With the final regulations for the Foreign Account Tax Compliance Act (Fatca) now published by the US Treasury Department and Internal Revenue Service (IRS), financial institutions have no more excuses for failing to get their houses in order to be compliant with the act. They certainly aren’t happy with the additional regulatory burden of Fatca, but there is no escape, and data for tasks such as client on-boarding, know your customer (KYC) and client reporting must be managed to achieve compliance in what could be a tight timescale for banks that have only just begun Fatca projects.
Draft regulations covering foreign financial institutions – or FFIs – that must report information directly to the IRS about financial accounts held by US taxpayers, or foreign entities in which US taxpayers hold a substantial ownership interest, were first set down by the IRS in February 2012.
Financial sector reaction was far from positive, with FFIs questioning why they should do the tax collection work of the IRS, how the US could impose such draconian regulation outside its own jurisdiction and how were they going to manage the registration and data delivery requirements of the regulations, let alone avoid penalties for non-compliance and, ultimately, Fatca withholding on payments to non-participating FFIs and recalcitrant payees?
There was little good to say about Fatca – there still isn’t – but the regulation rolled forward, some concessions were made in intergovernmental agreements sealed between foreign governments and the US Treasury, and FFIs must now enter into disclosure compliance agreements with the IRS identifying US citizens’ accounts and get ready to report required information on an annual basis.
The agreements will come into effect on January 1, 2014 – a deadline that was pushed back last year when final regulations were still not ready – and reporting will follow, along with withholding regulations that will roll out until all are in place and effective in 2018.

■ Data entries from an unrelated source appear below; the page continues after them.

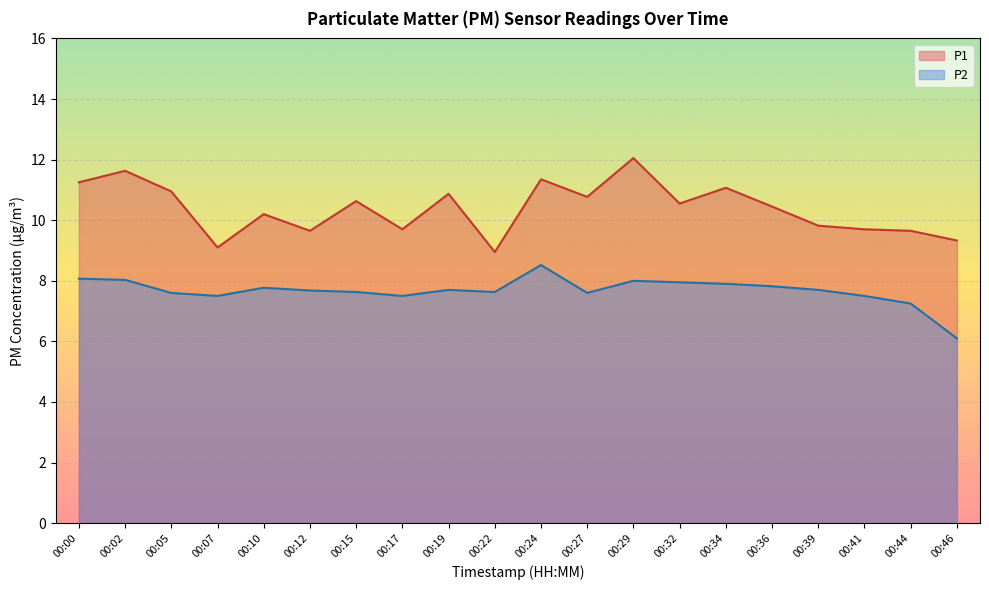

Where is P1 nearest to the value 10?

00:39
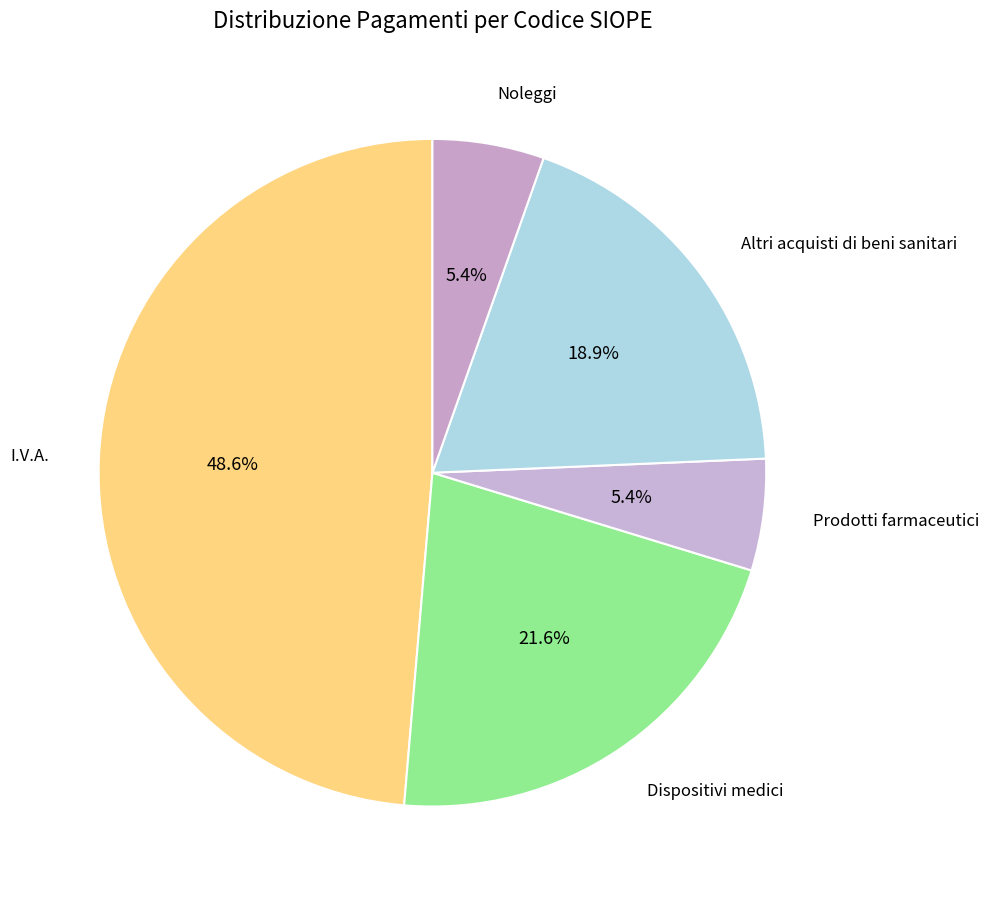

Is Dispositivi medici the majority of the pie?

No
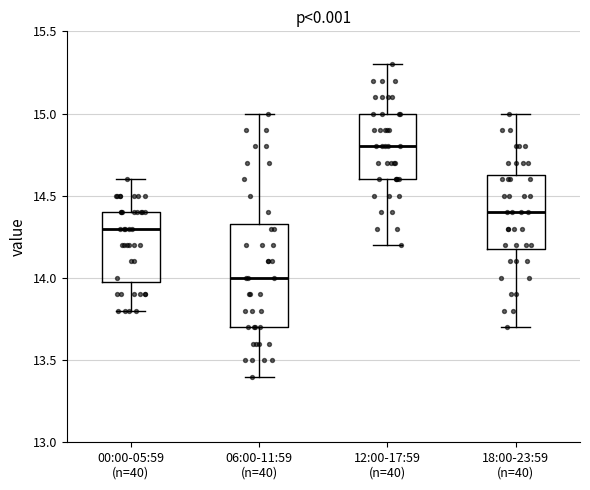

Which box has the highest median line?

12:00-17:59 (n=40)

While financial institutions got to grips with the sheer scale of the task at hand, product vendors rallied round and numerous software solutions and services came to market, ready to be tweaked when the US Treasury nailed the final regulations. Indeed, the market is pretty full, with the likes of Thomson Reuters, Dion Global, Navigant, Swissrisk, Nice Actimize, Markit, Trillium Software and Compliance Technologies International just some of those hoping for a slice of the action. Then there are the large consultancies keen to guide financial institutions from initial shock to the completion of Fatca compliance.
No doubt, such solutions and guidance will help some financial institutions comply with the legislation, but the real deal is in data management within financial firms. They will need to invest in understanding their customer bases, onboarding clients with the Fatca regulations in mind, building functionality for withholding against recalcitrant account holders and developing an annual reporting system that will make sure they don’t get on the wrong side of the IRS.
It could be that a single institution has as many as 100,000 accounts that need to be investigated before those that are subject to Fatca can be verified, and it is likely that most financial institutions will be touched by the legislation.
Fatca is – as it says on the tin – a big, fat burden. It’s hard to identify much other recent legislation that has achieved such a poor popularity score in the industry, but there could be some benefit in the outcome of compliance as company’s clean up their data, improve its management and gain a clear understanding of their customers that could, in turn, be used as the basis for new product development and marketing.
If there is one small satisfaction in Fatca that is not about data at all, it is the fact that governments beyond the US may seek revenge, although I am sure they won’t call it that, by writing their own Fatca-style regulations for overseas tax collection.